I'm a big fan of just bottoming the limb bolts, and going from there with equal turns on each. I know on my Martin, if I change one limb bolt, and not the other equally, it will not only affect tiller, but the cam timing as well.


----------



## Nitroboy (Jan 15, 2006)

It take alot more twisting untwisting a cable or a string to change the tiller as much as with turning the limb bolts, if you do that you will throw the whole bow out of tune, cam sync, AtA, BH, DL, DW so being I do know it will change, but it ain't much and maybe I should have said the "best" way to adjust tiller is with the limb bolts. If you twist/untwist cables and strings to set tiller it will be harder to get the limbs at the same deflection without affecting everything else. But on the other hand the newer bows we have are alot more precise and it usually isn't the case having bad tiller/limb deflection problems like alot of the older bows I have worked on, most bows nowadays you can bottom the bolts out and if everything else is tuned and set right then you'll have a equal tiller measurement.


----------



## bbloom96 (May 5, 2009)

You are assuming that the bow was set up correctly to begin with. I have seen bows come out of the box from many manufacturers where the string length/cable length was not correct to start. I always take every bow that I buy down, measure strings and cables and twist to the correct length, reassemble, and set all specs to baseline. Then, I adjust cam sync at rest and at full draw. I would note, that most of my bows are cam and 1/2 or binary cams. On Single cams, I measure strings and set the bow to spec at max poundage. The cam timing is less of an issue, but I have seen many single cams that are not oriented correctly at rest, which results in the BH being off. A few twists of the cable will straighten it up quickly.


----------



## halbeard (Dec 22, 2005)

*Thanks*

This conversation between you guys about the tiller measurements REALLY helped me,
thank you for all your time.
Truly,
Hal


----------



## ebonarcher (Mar 2, 2008)

Actually there seems to confusion here on what tiller is and what tiller isn't.

Let's clarify.
Assuming that the bow has equal sized cams . Even tiller will have the same amount of bend on each limb . Now on most bows single cam bows the top wheel does not measure the same as the bottom cam due to the shape of the cam.
If the string is twisted to much or the cable is twisted too much that causes the cam to let the string be too far or too close throwing off the measurement. That's the same as with the cam 1/2 and double cams.
Measuring from the limb pockets to the string attached to the center of the cams should provide the most accurate measurement regardless of cam rotation.

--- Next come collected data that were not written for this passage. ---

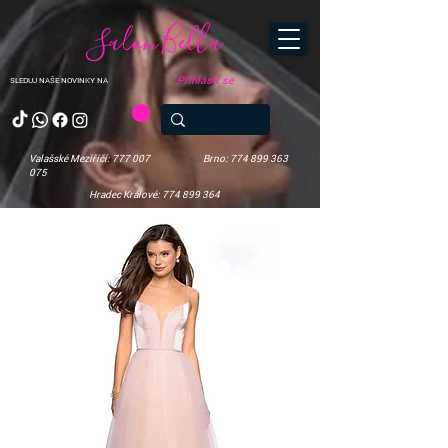
Salon Bella
Přihlásit se
SLEDUJ NAŠE NOVINKY NA
Valašské Meziříčí: 777 007
Brno: 774 899 363
075
Hradec Králové: 774 899 364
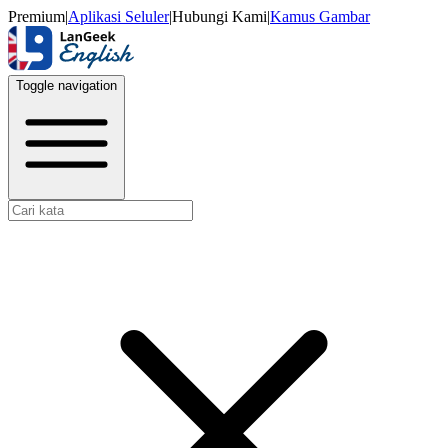
Premium
|
Aplikasi Seluler
|
Hubungi Kami
|
Kamus Gambar
Toggle navigation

As for shooting bullet holes with a particular tiller it's more than likely due to rest position.


----------



## SARASR (Oct 30, 2009)

http://www.petersenshunting.com/content/bulletproof-bow-tuning-0

Take a looke a this article on tuning from Pertersons Bowhunting it has a section on tiller tuning that did wonders for my old Jennings 2000 PWC which had a idler wheel much smaller than the cam, had me shooting better than ever.


----------



## njshadowwalker (Aug 14, 2004)

If you wanna keep playing with tiller and shrink it, adjust both limbs. In other words, if your a hair out instead of say 1 turn on the top, do a half turn on each. You can fine tune it moreso this way, then by using only one limb. If the bow is bottomed out, start with say with one or one and ahalf equal turns out of each limb, and go from there.


----------



## The Phantom (Aug 13, 2007)

*2008 Martin Bengal Single Cam*

manual says set tiller. Measure from limb pocket/riser to string. Mine has the same distance top and bottom, both bolts turned out the same number of turns.


----------